Colombie : Etat des lieux des négociations de paix

SIETE GUERRILLEROS DE LAS FARC SE DESMOVILIZAN EN CALI

La mort de 2 soldats et de 5 membres des Forces Armées Révolutionnaires de Colombie (FARC) au cours d’un affrontement survenu le 12 avril dans le département de Caquetá (Sud) rappelle que la Colombie est toujours le théâtre d’une guerre.

Bien qu’affaiblies[1], les deux principales guérillas d’inspiration marxiste du pays, les FARC et l’Armée de Libération Nationale (ELN), continuent en effet de mener des actions subversives (embuscades, attaques à la grenade, attentats à la voiture piégée,…etc) contre les forces de sécurité et les symboles de l’Etat colombien[2]. L’armée, pour sa part, organisent toujours des opérations contre les camps des guérilléros.

Un vent d’optimisme souffle pourtant sur la Colombie. Ainsi, depuis le mois de novembre dernier, les délégations du gouvernement et des FARC négocient à La Havane (Cuba) pour tenter de mettre fin à ce conflit qui a provoqué la mort d’environ 250 000 personnes en plus de quatre décennies. Jamais la possibilité d’un accord n’a semblé aussi forte dans l’historie de ce conflit.

Cependant, rien n’est acquis pour le moment et les discussions promettent d’être encore longues. Les deux camps ont ainsi prévu d’aborder 5 thèmes particulièrement controversés avant de parvenir à un éventuel accord final : le développement rural et agricole, la lutte contre le trafic de drogue[3], la participation des FARC à la vie politique, les droits des victimes et la fin des hostilités.

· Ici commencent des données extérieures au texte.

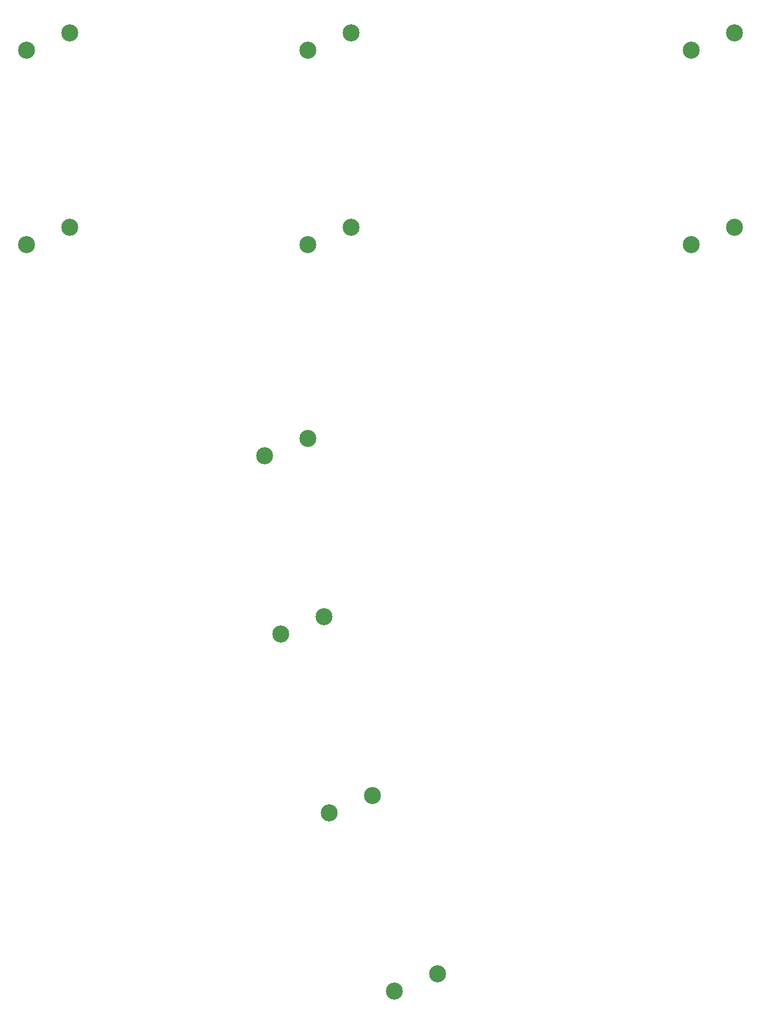
<source format=gbr>
%TF.GenerationSoftware,KiCad,Pcbnew,7.0.7*%
%TF.CreationDate,2023-09-19T16:24:47+02:00*%
%TF.ProjectId,StabTester,53746162-5465-4737-9465-722e6b696361,rev?*%
%TF.SameCoordinates,Original*%
%TF.FileFunction,Copper,L2,Bot*%
%TF.FilePolarity,Positive*%
%FSLAX46Y46*%
G04 Gerber Fmt 4.6, Leading zero omitted, Abs format (unit mm)*
G04 Created by KiCad (PCBNEW 7.0.7) date 2023-09-19 16:24:47*
%MOMM*%
%LPD*%
G01*
G04 APERTURE LIST*
%TA.AperFunction,ComponentPad*%
%ADD10C,2.500000*%
%TD*%
G04 APERTURE END LIST*
D10*
%TO.P,MX1,1,COL*%
%TO.N,unconnected-(MX1-COL-Pad1)*%
X151765000Y-179228750D03*
%TO.P,MX1,2,ROW*%
%TO.N,unconnected-(MX1-ROW-Pad2)*%
X158115000Y-176688750D03*
%TD*%
%TO.P,MX3,1,COL*%
%TO.N,unconnected-(MX3-COL-Pad1)*%
X148590000Y-67310000D03*
%TO.P,MX3,2,ROW*%
%TO.N,unconnected-(MX3-ROW-Pad2)*%
X154940000Y-64770000D03*
%TD*%
%TO.P,MX3,1,COL*%
%TO.N,unconnected-(MX3-COL-Pad1)*%
X107315000Y-95885000D03*
%TO.P,MX3,2,ROW*%
%TO.N,unconnected-(MX3-ROW-Pad2)*%
X113665000Y-93345000D03*
%TD*%
%TO.P,MX5,1,COL*%
%TO.N,unconnected-(MX5-COL-Pad1)*%
X204946250Y-67310000D03*
%TO.P,MX5,2,ROW*%
%TO.N,unconnected-(MX5-ROW-Pad2)*%
X211296250Y-64770000D03*
%TD*%
%TO.P,MX4,1,COL*%
%TO.N,unconnected-(MX4-COL-Pad1)*%
X142240000Y-126841250D03*
%TO.P,MX4,2,ROW*%
%TO.N,unconnected-(MX4-ROW-Pad2)*%
X148590000Y-124301250D03*
%TD*%
%TO.P,MX5,1,COL*%
%TO.N,unconnected-(MX5-COL-Pad1)*%
X204946250Y-95885000D03*
%TO.P,MX5,2,ROW*%
%TO.N,unconnected-(MX5-ROW-Pad2)*%
X211296250Y-93345000D03*
%TD*%
%TO.P,MX3,1,COL*%
%TO.N,unconnected-(MX3-COL-Pad1)*%
X148590000Y-95885000D03*
%TO.P,MX3,2,ROW*%
%TO.N,unconnected-(MX3-ROW-Pad2)*%
X154940000Y-93345000D03*
%TD*%
%TO.P,MX6,1,COL*%
%TO.N,unconnected-(MX6-COL-Pad1)*%
X144621250Y-153035000D03*
%TO.P,MX6,2,ROW*%
%TO.N,unconnected-(MX6-ROW-Pad2)*%
X150971250Y-150495000D03*
%TD*%
%TO.P,MX3,1,COL*%
%TO.N,unconnected-(MX3-COL-Pad1)*%
X107315000Y-67310000D03*
%TO.P,MX3,2,ROW*%
%TO.N,unconnected-(MX3-ROW-Pad2)*%
X113665000Y-64770000D03*
%TD*%
%TO.P,MX2,1,COL*%
%TO.N,unconnected-(MX2-COL-Pad1)*%
X161290000Y-205422500D03*
%TO.P,MX2,2,ROW*%
%TO.N,unconnected-(MX2-ROW-Pad2)*%
X167640000Y-202882500D03*
%TD*%
M02*

</source>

A plusieurs reprises, les deux parties se sont déclarées satisfaites du déroulement des pourparlers[4] et ont fait état d’avancées concrètes, sans toutefois préciser lesquelles. Le ministre de l’Intérieur a ainsi affirmé en mars que l’état d’avancement de ce processus ne pouvait être rendu public, au risque de compromettre les négociations.

Le Président colombien a pour sa part affirmé à plusieurs reprises son souhait de voir ces discussions aboutir avant novembre 2013. Juan Manuel Santos a également annoncé le 8 avril qu’il espérait qu’un processus similaire soit mis en place avec l’ELN, le deuxième groupe de guérilléros le plus important du pays.

Une grande partie du peuple colombien semble en tout cas croire dans ces négociations de paix. Ainsi, plusieurs centaines de milliers de personnes ont manifesté le 9 avril à Bogota et dans les autres villes du pays pour apporter leur soutien au processus de paix avec les FARC.


[1] Les FARC et l’ELN ont été considérablement affaiblies par la répression lancée à partir de 2002 par le précédent Président, Álvaro Uribe.

[2] Les attaques des groupes rebelles ont principalement lieu dans leurs zones de forte influence, c’est-à-dire les zones rurales des départements de Cauca (Sud-ouest), Nariño (Sud-ouest), Putumayo (Sud-ouest), Caquetá (Sud), d’Antioquia (Nord), Norte de Santander (Nord-est), Arauca (Nord-est), Chocó (Nord-ouest), Meta (Centre) et Tolima (Centre).

[3] Les FARC ont en partie délaissé la lutte idéologique au cours de la dernière décennie pour se consacrer à des activités criminelles comme le narcotrafic, l’extorsion et l’enlèvement.

[4] Le prochain cycle de négociations entre les deux délégations débutera au cours de la troisième semaine du mois d’avril.